The goal of the partnership among The Ohio State University, University of Cincinnati, Air Force Institute of Technology, Miami University, and Honeywell International is to develop parts of the technology necessary for NASA to reach their N+3 efficiency goals and the Air Force to achieve the goals laid out in the Advanced Turbine Technologies for Affordable Mission (ATTAM) initiative. In both cases, there is an interest in achieving higher turbine inlet temperatures in smaller core engines by improving turbine cooling designs.
Experiments and high-fidelity computations were performed to explore how to better optimize these cooling configurations. New experimental techniques, such as the use of a high-speed infrared camera to measure the thermal load on a moving turbine blade, were developed and demonstrated, opening the door to a range of new research opportunities. Together, these predictions and data sets will help shape future industrial design practices as well as the next generation of engines to hit the market.
This project has benefited the state of Ohio in a variety of ways. In addition to producing valuable research insights, the project resulted in the training of 8 new graduate students for employment in Ohio, created 3 new full-time jobs, and brought in $9M in additional research contracts for the partner institutions.
Much of the work on this project was performed in close collaboration with Honeywell International and using Honeywell proprietary geometry. These results will be fed into the design of future Honeywell engines, providing a competitive advantage that will result in increased engine sales. A significant portion of each engine is manufactured in the state of Ohio. In addition, the experimental and computational techniques developed in the project can be applied to future research, bringing additional revenue to the universities in the partnership.

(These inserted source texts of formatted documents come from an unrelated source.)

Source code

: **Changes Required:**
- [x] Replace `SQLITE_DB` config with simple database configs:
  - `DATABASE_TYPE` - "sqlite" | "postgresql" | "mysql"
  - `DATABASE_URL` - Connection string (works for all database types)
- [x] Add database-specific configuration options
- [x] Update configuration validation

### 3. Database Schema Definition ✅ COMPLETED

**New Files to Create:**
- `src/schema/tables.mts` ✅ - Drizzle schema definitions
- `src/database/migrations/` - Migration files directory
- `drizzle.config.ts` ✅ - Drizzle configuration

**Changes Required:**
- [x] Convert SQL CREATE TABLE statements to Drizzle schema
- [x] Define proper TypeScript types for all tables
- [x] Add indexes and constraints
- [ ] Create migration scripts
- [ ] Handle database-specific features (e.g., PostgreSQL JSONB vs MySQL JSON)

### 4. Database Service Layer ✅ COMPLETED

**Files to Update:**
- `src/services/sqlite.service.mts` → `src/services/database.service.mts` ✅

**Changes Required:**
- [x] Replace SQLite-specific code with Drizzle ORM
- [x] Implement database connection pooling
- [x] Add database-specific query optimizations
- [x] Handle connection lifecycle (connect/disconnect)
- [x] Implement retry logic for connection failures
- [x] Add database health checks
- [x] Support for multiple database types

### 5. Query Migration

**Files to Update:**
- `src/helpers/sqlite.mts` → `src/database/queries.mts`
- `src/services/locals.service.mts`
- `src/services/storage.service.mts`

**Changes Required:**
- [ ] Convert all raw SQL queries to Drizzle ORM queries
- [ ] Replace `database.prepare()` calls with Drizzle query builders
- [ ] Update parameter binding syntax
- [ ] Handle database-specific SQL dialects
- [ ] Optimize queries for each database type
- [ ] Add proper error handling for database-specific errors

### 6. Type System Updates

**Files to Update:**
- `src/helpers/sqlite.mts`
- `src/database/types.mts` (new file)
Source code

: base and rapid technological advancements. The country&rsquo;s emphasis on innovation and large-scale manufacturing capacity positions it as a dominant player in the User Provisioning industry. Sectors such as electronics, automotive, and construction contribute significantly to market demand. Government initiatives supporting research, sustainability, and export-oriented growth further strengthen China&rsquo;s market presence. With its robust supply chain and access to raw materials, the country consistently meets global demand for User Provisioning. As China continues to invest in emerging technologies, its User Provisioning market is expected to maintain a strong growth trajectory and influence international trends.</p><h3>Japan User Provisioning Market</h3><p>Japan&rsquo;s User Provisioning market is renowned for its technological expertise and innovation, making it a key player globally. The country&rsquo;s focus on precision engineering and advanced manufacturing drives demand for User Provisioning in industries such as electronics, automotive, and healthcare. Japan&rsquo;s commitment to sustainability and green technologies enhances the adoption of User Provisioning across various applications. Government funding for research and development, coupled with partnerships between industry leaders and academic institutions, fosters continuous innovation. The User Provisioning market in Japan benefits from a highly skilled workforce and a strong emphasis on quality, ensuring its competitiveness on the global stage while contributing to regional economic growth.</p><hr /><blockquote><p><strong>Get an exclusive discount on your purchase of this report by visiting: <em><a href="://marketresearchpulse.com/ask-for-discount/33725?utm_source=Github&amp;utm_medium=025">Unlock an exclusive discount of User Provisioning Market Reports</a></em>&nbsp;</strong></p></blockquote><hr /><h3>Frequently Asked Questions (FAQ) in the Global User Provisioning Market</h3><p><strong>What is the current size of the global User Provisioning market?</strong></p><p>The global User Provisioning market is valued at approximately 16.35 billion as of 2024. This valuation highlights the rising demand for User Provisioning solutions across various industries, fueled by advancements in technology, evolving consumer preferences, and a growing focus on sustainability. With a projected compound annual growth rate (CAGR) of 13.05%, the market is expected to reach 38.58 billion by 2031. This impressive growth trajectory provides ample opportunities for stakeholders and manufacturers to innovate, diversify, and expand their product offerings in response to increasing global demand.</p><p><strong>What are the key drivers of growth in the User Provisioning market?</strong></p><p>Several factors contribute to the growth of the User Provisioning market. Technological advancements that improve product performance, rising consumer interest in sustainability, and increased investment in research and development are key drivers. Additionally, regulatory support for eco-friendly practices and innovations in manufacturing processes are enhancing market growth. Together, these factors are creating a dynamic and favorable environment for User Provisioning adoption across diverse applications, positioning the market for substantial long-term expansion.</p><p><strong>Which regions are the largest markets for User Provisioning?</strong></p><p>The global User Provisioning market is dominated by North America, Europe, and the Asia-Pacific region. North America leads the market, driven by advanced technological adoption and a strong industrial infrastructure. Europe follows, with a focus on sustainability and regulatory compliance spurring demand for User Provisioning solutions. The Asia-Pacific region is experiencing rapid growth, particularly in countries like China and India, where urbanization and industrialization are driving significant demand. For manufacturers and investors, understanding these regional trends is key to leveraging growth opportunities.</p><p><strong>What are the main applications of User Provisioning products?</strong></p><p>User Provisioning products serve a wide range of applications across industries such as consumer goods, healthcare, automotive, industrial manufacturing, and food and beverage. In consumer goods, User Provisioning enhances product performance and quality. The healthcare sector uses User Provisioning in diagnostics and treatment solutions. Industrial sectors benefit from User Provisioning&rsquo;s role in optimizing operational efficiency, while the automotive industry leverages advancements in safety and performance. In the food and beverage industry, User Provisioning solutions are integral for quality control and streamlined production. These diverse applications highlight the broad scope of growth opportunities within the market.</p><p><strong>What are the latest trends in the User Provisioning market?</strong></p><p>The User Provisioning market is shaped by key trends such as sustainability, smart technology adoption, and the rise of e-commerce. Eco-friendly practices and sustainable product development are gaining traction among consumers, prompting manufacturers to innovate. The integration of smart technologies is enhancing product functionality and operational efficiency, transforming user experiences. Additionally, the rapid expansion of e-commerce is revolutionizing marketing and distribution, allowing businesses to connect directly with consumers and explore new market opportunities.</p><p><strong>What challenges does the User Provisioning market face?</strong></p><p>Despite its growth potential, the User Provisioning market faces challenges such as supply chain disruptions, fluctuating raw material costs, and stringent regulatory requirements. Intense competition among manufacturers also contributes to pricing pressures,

Beyond the technical and commercial outcomes of this project, the OFRN approach has been important in strengthening relationships among researchers in the state. It provided an excellent opportunity to build closer connections to the AFRL and NASA, with engineers from both institutions participating in onsite design reviews. It also helped maintain a strong relationship with Honeywell despite the retirement of a key executive supporter within the company. Lastly, the project promoted a much greater awareness of useful capabilities for future collaborations among the partner universities.